Hi
,
Surely people would believe if they saw clear evidence? Continuing from last week...
Consider the case of the coelacanth. This is a fish that evolutionists deemed to have gone extinct around 70 million years ago. Supposedly a link between fish and amphibians, scientists were dumbfounded at the discovery, in the 1950s, of a live
coelacanth off the east coast of South Africa. Many have since been found. Did this discovery turn the tables on the evolutionists? No, they simply called them "living fossils" that somehow evaded evolutionary processes over a period of 400 million years! Indeed! "Seeing" eyes stayed blind in this case.

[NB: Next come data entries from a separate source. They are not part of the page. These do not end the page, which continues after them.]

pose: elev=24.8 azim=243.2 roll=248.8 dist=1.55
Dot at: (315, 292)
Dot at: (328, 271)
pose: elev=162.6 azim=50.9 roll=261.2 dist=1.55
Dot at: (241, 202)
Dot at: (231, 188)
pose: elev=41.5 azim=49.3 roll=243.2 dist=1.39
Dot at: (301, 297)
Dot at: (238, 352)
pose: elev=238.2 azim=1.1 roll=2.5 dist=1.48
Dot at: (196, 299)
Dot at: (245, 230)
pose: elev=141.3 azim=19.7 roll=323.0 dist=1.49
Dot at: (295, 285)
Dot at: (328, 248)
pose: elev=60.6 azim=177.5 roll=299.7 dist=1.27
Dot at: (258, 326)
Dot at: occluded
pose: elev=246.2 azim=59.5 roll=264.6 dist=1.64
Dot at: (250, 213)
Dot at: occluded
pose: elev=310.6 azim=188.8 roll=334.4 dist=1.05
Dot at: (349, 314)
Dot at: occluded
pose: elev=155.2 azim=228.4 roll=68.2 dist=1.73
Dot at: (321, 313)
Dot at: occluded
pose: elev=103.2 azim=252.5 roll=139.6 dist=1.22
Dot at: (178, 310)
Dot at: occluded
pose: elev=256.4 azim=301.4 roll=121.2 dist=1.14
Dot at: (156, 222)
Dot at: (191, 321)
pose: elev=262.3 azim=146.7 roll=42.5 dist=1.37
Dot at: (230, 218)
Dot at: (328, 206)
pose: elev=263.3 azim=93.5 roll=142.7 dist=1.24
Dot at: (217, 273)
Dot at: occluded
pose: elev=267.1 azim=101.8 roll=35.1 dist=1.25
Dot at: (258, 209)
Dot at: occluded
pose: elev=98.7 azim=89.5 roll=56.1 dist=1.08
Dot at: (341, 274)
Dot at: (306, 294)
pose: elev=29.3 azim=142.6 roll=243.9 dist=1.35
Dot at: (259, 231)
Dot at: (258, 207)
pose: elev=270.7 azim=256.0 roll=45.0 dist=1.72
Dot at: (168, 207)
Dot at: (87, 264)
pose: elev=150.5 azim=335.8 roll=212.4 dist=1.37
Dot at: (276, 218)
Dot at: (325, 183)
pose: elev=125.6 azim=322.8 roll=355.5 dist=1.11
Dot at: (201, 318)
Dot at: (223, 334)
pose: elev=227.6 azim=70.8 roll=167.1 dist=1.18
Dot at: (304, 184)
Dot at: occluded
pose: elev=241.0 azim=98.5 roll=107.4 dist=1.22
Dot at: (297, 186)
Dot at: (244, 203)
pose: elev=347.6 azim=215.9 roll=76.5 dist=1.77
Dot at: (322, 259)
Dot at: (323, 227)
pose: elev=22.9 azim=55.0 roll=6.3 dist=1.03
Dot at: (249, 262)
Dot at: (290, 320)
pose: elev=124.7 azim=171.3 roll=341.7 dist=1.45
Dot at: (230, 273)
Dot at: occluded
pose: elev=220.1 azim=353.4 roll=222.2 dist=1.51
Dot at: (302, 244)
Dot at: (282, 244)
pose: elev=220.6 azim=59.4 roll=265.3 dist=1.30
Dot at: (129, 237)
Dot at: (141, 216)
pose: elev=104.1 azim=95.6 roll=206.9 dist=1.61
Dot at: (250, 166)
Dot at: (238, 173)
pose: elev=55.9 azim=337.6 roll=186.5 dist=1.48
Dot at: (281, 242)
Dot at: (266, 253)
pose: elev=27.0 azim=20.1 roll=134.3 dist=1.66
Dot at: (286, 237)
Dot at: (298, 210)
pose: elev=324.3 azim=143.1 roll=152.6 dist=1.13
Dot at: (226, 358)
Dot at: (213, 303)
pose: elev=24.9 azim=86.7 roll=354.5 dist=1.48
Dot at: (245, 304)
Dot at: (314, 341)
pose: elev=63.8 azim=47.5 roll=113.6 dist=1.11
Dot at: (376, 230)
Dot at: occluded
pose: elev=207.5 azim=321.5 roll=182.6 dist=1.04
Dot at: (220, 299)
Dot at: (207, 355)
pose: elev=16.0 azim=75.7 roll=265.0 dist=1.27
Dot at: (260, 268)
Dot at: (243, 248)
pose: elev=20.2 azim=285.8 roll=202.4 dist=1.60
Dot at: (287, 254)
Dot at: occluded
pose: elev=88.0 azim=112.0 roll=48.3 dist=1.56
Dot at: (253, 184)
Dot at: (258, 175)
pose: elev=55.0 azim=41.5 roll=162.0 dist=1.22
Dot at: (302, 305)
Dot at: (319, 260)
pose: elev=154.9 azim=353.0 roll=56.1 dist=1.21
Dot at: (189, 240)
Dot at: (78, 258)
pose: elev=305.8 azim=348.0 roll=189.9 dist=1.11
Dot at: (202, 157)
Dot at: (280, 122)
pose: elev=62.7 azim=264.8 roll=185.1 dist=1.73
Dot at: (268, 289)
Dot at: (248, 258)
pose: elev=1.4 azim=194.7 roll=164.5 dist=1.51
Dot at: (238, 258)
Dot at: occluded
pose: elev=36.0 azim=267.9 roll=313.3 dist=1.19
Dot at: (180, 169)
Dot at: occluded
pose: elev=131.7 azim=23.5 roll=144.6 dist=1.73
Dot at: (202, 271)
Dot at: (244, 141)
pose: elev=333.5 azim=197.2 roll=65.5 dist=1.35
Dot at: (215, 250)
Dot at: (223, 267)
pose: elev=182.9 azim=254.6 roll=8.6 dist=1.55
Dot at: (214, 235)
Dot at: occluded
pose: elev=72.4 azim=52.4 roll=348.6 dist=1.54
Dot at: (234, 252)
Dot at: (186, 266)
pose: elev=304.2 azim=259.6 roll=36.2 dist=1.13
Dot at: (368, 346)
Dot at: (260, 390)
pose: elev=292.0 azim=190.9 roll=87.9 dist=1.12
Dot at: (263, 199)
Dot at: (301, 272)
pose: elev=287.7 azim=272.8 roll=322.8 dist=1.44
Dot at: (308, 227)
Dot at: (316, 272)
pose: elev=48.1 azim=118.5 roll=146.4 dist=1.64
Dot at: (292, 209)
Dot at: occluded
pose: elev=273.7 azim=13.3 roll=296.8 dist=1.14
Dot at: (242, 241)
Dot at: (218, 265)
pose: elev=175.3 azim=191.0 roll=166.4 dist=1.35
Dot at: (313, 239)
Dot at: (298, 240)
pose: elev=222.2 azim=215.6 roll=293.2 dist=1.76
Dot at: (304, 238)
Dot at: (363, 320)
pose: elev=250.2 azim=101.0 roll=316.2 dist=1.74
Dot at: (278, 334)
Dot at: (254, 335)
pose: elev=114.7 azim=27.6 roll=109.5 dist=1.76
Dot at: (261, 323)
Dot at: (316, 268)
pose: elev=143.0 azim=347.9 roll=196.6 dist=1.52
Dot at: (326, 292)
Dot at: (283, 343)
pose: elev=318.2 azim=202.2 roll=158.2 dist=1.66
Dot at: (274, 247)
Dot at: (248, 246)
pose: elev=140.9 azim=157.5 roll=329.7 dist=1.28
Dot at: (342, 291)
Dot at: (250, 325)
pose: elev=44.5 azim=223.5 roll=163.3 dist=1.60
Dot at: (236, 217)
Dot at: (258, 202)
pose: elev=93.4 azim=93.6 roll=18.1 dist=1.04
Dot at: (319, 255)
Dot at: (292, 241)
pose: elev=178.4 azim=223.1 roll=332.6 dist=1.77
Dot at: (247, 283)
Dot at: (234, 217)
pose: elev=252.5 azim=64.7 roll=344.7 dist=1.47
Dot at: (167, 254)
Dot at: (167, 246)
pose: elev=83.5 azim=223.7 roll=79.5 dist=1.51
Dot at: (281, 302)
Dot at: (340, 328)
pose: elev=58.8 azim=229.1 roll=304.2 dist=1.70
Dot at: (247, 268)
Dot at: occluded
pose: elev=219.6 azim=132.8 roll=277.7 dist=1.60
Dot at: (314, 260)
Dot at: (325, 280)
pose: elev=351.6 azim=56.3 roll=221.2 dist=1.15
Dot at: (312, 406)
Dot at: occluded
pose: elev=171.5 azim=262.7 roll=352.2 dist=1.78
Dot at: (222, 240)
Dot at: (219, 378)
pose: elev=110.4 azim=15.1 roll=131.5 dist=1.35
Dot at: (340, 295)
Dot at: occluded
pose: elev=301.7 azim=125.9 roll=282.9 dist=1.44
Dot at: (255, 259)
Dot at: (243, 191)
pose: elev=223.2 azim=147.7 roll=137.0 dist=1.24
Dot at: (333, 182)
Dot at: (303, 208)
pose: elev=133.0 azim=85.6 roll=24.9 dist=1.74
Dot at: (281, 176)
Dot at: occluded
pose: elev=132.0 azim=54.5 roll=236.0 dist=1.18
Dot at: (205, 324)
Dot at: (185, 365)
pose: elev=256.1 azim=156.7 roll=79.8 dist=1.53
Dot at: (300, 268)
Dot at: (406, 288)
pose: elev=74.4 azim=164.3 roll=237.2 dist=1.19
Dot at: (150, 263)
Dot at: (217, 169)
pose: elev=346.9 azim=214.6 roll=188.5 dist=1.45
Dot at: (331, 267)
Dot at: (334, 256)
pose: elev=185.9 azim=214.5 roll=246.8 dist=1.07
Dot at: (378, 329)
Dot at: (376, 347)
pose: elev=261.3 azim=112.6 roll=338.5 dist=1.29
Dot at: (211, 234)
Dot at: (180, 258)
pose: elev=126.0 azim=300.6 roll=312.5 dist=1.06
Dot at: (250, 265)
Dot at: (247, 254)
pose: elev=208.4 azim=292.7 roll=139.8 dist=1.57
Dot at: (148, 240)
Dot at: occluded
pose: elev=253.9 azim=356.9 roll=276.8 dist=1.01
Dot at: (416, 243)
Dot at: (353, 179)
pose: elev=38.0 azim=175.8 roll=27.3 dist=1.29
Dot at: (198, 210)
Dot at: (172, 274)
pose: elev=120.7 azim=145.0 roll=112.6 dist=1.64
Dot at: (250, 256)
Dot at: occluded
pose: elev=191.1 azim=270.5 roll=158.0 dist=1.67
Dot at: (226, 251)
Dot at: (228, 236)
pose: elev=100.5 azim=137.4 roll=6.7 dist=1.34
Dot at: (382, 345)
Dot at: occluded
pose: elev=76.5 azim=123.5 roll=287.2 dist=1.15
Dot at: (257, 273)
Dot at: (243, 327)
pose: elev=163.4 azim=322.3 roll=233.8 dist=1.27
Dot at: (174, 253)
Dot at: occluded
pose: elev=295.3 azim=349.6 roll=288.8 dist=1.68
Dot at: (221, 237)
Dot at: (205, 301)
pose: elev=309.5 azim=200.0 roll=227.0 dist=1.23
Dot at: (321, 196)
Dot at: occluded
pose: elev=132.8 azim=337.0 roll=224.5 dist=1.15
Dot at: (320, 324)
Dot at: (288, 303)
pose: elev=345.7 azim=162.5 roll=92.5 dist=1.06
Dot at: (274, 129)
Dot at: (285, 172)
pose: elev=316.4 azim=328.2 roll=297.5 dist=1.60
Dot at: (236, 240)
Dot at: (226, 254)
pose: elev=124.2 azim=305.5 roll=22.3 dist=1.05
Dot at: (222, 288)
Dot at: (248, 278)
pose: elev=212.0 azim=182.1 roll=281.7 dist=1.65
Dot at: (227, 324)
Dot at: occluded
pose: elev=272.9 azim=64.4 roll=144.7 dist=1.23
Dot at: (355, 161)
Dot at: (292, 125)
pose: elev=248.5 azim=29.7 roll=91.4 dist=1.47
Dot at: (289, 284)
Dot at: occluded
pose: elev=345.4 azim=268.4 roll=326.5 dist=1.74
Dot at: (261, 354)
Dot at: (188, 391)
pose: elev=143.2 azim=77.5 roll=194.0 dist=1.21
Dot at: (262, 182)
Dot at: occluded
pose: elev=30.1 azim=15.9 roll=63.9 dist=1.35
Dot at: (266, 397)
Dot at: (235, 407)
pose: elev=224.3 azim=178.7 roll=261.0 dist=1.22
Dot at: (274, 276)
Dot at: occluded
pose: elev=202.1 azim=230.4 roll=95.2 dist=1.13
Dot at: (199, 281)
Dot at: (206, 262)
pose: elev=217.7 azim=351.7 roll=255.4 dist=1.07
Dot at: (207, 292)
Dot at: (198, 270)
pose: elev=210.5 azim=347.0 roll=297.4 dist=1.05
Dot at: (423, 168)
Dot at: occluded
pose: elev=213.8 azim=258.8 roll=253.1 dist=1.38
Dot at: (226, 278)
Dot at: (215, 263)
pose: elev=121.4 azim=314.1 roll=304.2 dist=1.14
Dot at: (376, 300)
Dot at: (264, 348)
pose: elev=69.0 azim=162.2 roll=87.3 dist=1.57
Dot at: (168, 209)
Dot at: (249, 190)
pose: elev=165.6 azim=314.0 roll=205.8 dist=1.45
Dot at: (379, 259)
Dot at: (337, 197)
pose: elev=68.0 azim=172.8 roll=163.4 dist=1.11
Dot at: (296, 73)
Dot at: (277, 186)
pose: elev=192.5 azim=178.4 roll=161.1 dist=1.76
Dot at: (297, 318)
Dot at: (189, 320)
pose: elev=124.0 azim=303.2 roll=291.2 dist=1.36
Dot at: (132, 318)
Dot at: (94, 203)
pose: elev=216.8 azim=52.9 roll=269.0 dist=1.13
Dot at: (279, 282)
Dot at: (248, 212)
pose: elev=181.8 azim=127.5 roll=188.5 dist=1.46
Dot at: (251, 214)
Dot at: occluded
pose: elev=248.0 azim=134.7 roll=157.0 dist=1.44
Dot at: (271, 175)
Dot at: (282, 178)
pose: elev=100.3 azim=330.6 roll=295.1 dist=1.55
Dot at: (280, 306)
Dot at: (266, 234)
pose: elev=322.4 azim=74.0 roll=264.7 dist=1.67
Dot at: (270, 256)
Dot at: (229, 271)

More recently, however, was the discovery of "stretchy" organic material deep inside dinosaur bones. That is, of course, quite impossible if they are 65 million years old! The only alternative is that they are much younger! Did this
discovery change the minds of evolutionists? It certainly should have! Their response was to criticize the ones who discovered it (evolutionists, I might add!). And, what about carbon-14 found in dinosaur bones? It CAN'T be there, of course, if the bones are 65 million years old! What was their response when it was found? They claimed that the bones were contaminated...!!
Obviously, seeing isn't always believing. Francis Crick, Nobel laureate, writes, "Biologists must constantly keep in mind that what they see was not designed, but rather, evolved." I get a kick out of that ~ They have to constantly remind
themselves?! It's a little like Richard Dawkins also trying desperately to evade the obvious: "Biology is the study of complicated things that give the appearance of having been designed..."
This is pure, willfully blind bias - people willfully choosing not to see. Simon and Garfunkel, in their song, The Boxer, put it this way: "...a man hears what he wants to hear and
disregards the rest." My brother, John, in referring to this kind of bias, states: "What you believe determines what you see." How true! We "see" (interpret) data through the lens of what we truly believe.
So, this brings me to a final thought: From the perspective of someone who doesn't trust in Christ, he believes that those of us who do, are wrong. He would then conclude that we are fools. That's what he "sees". The apostle Paul says, "For the preaching of the cross is to them that perish foolishness; but, to us which are saved, it is the power of God" (1
Cor. 1:18). Conversely, we would agree with Paul when he writes, "...The wisdom of this world is foolishness with God..." (1 Cor. 3:19).
So, apparently, we humans are all fools, but for different reasons - depending on what we believe! I prefer this perspective, found in verse 18: "Let no one deceive himself. If anyone among you thinks that he is wise in this age, let him become a fool so that he may become wise."